▸ Extrait à lire
•••••

New-Yok mars 2011
Il y a quelques années, Patrick Fournial nous avait plongés, avec sa série « Parcelles« , dans le bain réjouissant des vacanciers tout à leur plaisir sur les plages de sable fin de son enfance. Il se jouait alors des lois de l’optique qui régissent généralement la perception que nous avons du réel à travers l’observation de photographies. Des mondes en miniatures surgissaient de cette perte de repère.
Aujourd’hui, l’enjeu semble ailleurs pour Patrick Fournial. Sa série « Parcelles » n’avait pu voir le jour que grâce à la « révolution numérique ». Cette nouvelle série n’existerait pas sans l’avènement de Google Street View en 2007.
De façon prémonitoire, en mai 2005, lors des Trans-Photographiques de Lille, le photographe français, Daniel Quesney, présentait « Neschers : méthodologie pour un état des lieux photographiques », un travail effectué en 2003. Daniel Quesney, avait photographié l’ensemble des rues de ce village d’Auvergne, à l’aide d’un appareil monté sur un monopode qu’il déclenchait sans cadrer, tous les dix pas. Dans le catalogue de l’exposition, il expliquait : « La méthode repose sur l’exploitation et l’amplification du principe de captation d’indice du procédé photographique qui a pour qualité d’enregistrer toutes choses, sans hiérarchie, avec une acuité et une précision supérieure à la vision humaine ».

•••••

▸ Ensemble de lignes
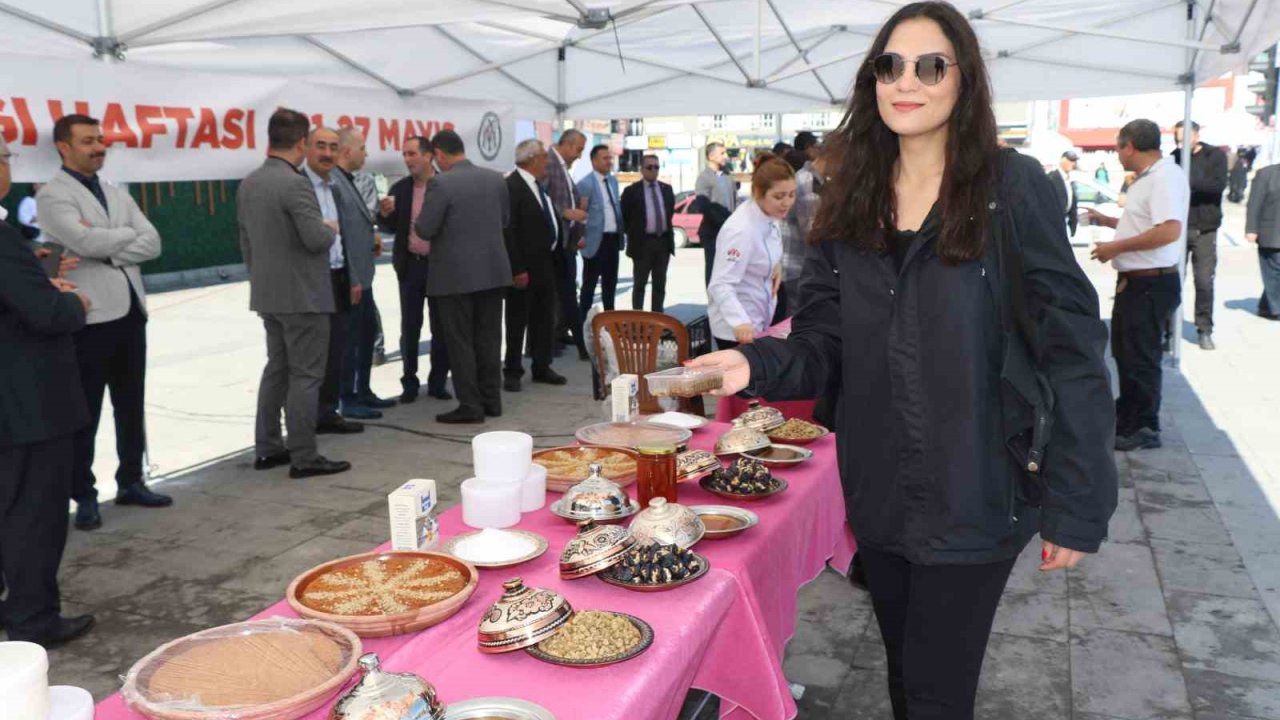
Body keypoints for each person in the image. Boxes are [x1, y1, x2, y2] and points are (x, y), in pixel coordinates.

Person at [689, 4, 1117, 717]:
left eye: (931, 65)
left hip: (978, 492)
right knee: (905, 676)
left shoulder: (1011, 189)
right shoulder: (848, 201)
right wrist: (750, 365)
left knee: (933, 693)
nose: (906, 81)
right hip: (880, 491)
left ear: (964, 81)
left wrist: (1079, 501)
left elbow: (1073, 347)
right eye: (891, 65)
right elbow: (825, 343)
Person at [38, 113, 172, 532]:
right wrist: (118, 239)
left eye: (100, 139)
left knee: (131, 405)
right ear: (64, 146)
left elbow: (154, 241)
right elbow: (82, 243)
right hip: (90, 318)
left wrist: (107, 244)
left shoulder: (114, 191)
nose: (99, 147)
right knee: (86, 412)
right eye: (88, 141)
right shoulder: (52, 195)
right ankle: (84, 494)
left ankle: (132, 480)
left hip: (131, 313)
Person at [0, 136, 96, 647]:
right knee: (33, 518)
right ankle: (33, 621)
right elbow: (45, 314)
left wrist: (35, 280)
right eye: (6, 158)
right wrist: (73, 301)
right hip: (27, 404)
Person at [237, 108, 351, 479]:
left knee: (277, 371)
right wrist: (329, 227)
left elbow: (246, 243)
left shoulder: (249, 182)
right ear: (302, 142)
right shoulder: (294, 183)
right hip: (303, 295)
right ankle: (304, 455)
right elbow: (314, 238)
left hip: (268, 293)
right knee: (306, 376)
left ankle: (268, 446)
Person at [1088, 119, 1189, 452]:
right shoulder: (1149, 179)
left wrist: (1114, 248)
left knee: (1141, 357)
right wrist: (1109, 222)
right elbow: (1145, 223)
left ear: (1129, 146)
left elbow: (1168, 231)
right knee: (1126, 353)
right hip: (1136, 283)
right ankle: (1129, 416)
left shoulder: (1164, 178)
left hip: (1151, 284)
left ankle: (1144, 426)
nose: (1117, 155)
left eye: (1118, 147)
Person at [413, 129, 512, 424]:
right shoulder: (496, 179)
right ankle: (491, 401)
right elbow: (505, 221)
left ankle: (470, 405)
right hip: (493, 273)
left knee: (461, 343)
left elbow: (425, 229)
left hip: (455, 277)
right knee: (490, 340)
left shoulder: (440, 183)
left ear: (439, 155)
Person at [377, 136, 452, 403]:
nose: (407, 160)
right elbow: (387, 227)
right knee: (410, 327)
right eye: (404, 155)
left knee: (441, 327)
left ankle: (438, 382)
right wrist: (385, 212)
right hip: (411, 266)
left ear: (429, 155)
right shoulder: (401, 189)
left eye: (412, 154)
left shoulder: (445, 186)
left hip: (440, 267)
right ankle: (409, 382)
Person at [302, 128, 366, 435]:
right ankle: (309, 418)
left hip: (339, 276)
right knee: (314, 354)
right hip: (314, 280)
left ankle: (328, 412)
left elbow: (345, 238)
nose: (327, 153)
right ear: (306, 148)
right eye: (320, 146)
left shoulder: (334, 187)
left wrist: (352, 277)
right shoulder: (299, 186)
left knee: (336, 349)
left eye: (332, 147)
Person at [706, 153, 794, 350]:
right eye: (779, 196)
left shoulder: (770, 216)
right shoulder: (741, 230)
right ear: (758, 193)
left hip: (759, 319)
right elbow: (720, 284)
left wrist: (776, 265)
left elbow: (768, 249)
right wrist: (740, 322)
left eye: (791, 194)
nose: (787, 203)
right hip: (736, 329)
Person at [331, 127, 390, 419]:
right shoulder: (335, 184)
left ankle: (363, 391)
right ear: (347, 151)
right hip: (352, 279)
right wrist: (353, 277)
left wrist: (371, 238)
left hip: (364, 276)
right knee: (350, 341)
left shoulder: (351, 181)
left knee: (366, 336)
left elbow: (359, 226)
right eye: (363, 147)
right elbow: (341, 236)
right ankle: (348, 397)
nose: (366, 153)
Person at [502, 140, 567, 392]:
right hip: (524, 268)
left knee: (543, 318)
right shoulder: (512, 186)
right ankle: (513, 370)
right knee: (517, 320)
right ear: (531, 159)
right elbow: (509, 230)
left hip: (545, 264)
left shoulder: (540, 187)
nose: (547, 162)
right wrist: (517, 268)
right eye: (543, 157)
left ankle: (542, 365)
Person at [1172, 120, 1228, 350]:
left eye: (1183, 138)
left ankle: (1204, 329)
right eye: (1176, 138)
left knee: (1204, 281)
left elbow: (1216, 186)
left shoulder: (1214, 156)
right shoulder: (1174, 157)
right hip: (1179, 228)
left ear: (1195, 135)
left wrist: (1186, 182)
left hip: (1205, 228)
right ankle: (1169, 330)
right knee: (1173, 280)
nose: (1179, 143)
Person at [545, 130, 590, 361]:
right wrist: (564, 212)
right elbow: (541, 198)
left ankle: (562, 334)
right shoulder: (549, 163)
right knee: (559, 296)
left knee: (568, 294)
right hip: (554, 244)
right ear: (568, 144)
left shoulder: (562, 167)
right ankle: (551, 340)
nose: (580, 155)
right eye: (579, 149)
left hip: (568, 242)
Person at [620, 153, 675, 312]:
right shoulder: (632, 191)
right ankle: (638, 320)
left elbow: (669, 213)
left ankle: (658, 319)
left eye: (656, 167)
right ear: (642, 170)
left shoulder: (666, 189)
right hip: (642, 244)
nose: (653, 170)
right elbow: (625, 217)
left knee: (659, 285)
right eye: (649, 167)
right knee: (640, 285)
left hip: (663, 243)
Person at [576, 145, 624, 320]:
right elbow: (581, 214)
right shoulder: (585, 184)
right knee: (589, 286)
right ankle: (583, 324)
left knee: (610, 284)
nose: (609, 162)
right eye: (605, 158)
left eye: (610, 158)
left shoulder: (612, 181)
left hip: (612, 239)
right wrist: (580, 237)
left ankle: (610, 321)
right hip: (595, 241)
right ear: (594, 161)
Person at [695, 142, 739, 286]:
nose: (726, 156)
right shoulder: (704, 177)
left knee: (730, 272)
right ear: (711, 156)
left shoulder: (727, 176)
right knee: (713, 272)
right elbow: (703, 205)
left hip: (731, 234)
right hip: (713, 233)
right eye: (722, 153)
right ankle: (713, 306)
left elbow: (735, 201)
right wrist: (723, 223)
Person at [1245, 162, 1280, 319]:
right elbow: (1254, 203)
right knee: (1274, 271)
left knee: (1273, 273)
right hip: (1271, 232)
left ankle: (1266, 305)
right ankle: (1276, 308)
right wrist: (1251, 229)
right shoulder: (1266, 174)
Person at [1047, 150, 1079, 238]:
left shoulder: (1068, 179)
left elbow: (1071, 203)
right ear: (1062, 160)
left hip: (1065, 223)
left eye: (1074, 161)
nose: (1073, 164)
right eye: (1071, 160)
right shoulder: (1052, 178)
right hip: (1055, 225)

•••••

▸ Actions à mener
A. Mettez à jour le texte sur les photographies de Patrick Fournial en recopiant tout depuis « New-Yok mars 2011 » jusqu'à « View en 2007. », et remplacez « Patrick Fournial » par « l'artiste ».
B. Poursuivez le texte sur les photographies de Patrick Fournial à partir de l'endroit où il s'arrête.
Les lignes proviennent d'une autre source que le texte.

▸ Réponses aux activités
A.
New-Yok mars 2011
Il y a quelques années, l'artiste nous avait plongés, avec sa série « Parcelles« , dans le bain réjouissant des vacanciers tout à leur plaisir sur les plages de sable fin de son enfance. Il se jouait alors des lois de l’optique qui régissent généralement la perception que nous avons du réel à travers l’observation de photographies. Des mondes en miniatures surgissaient de cette perte de repère.
Aujourd’hui, l’enjeu semble ailleurs pour l'artiste. Sa série « Parcelles » n’avait pu voir le jour que grâce à la « révolution numérique ». Cette nouvelle série n’existerait pas sans l’avènement de Google Street View en 2007.

B.
Mais remontons plus en arrière. A la fin du XIXème siècle, des millions de cartes postales sont éditées dans l’Europe entière. Elles représentent souvent des monuments historiques, des sites touristiques, des ouvrages de l’ère industrielle. Dans le bourg le plus reculé, la rue principale est systématiquement prise en enfilade. Les familles au grand complet posent sur le pas de la porte de leur maison. Même phénomène devant les manufactures et les ateliers. Il faut montrer à sa famille et à ses amis où l’on habite, les lieux qui nous enchantent. Ces cartes constituent aujourd’hui un formidable état des lieux sur lequel s’appuient de nombreux historiens.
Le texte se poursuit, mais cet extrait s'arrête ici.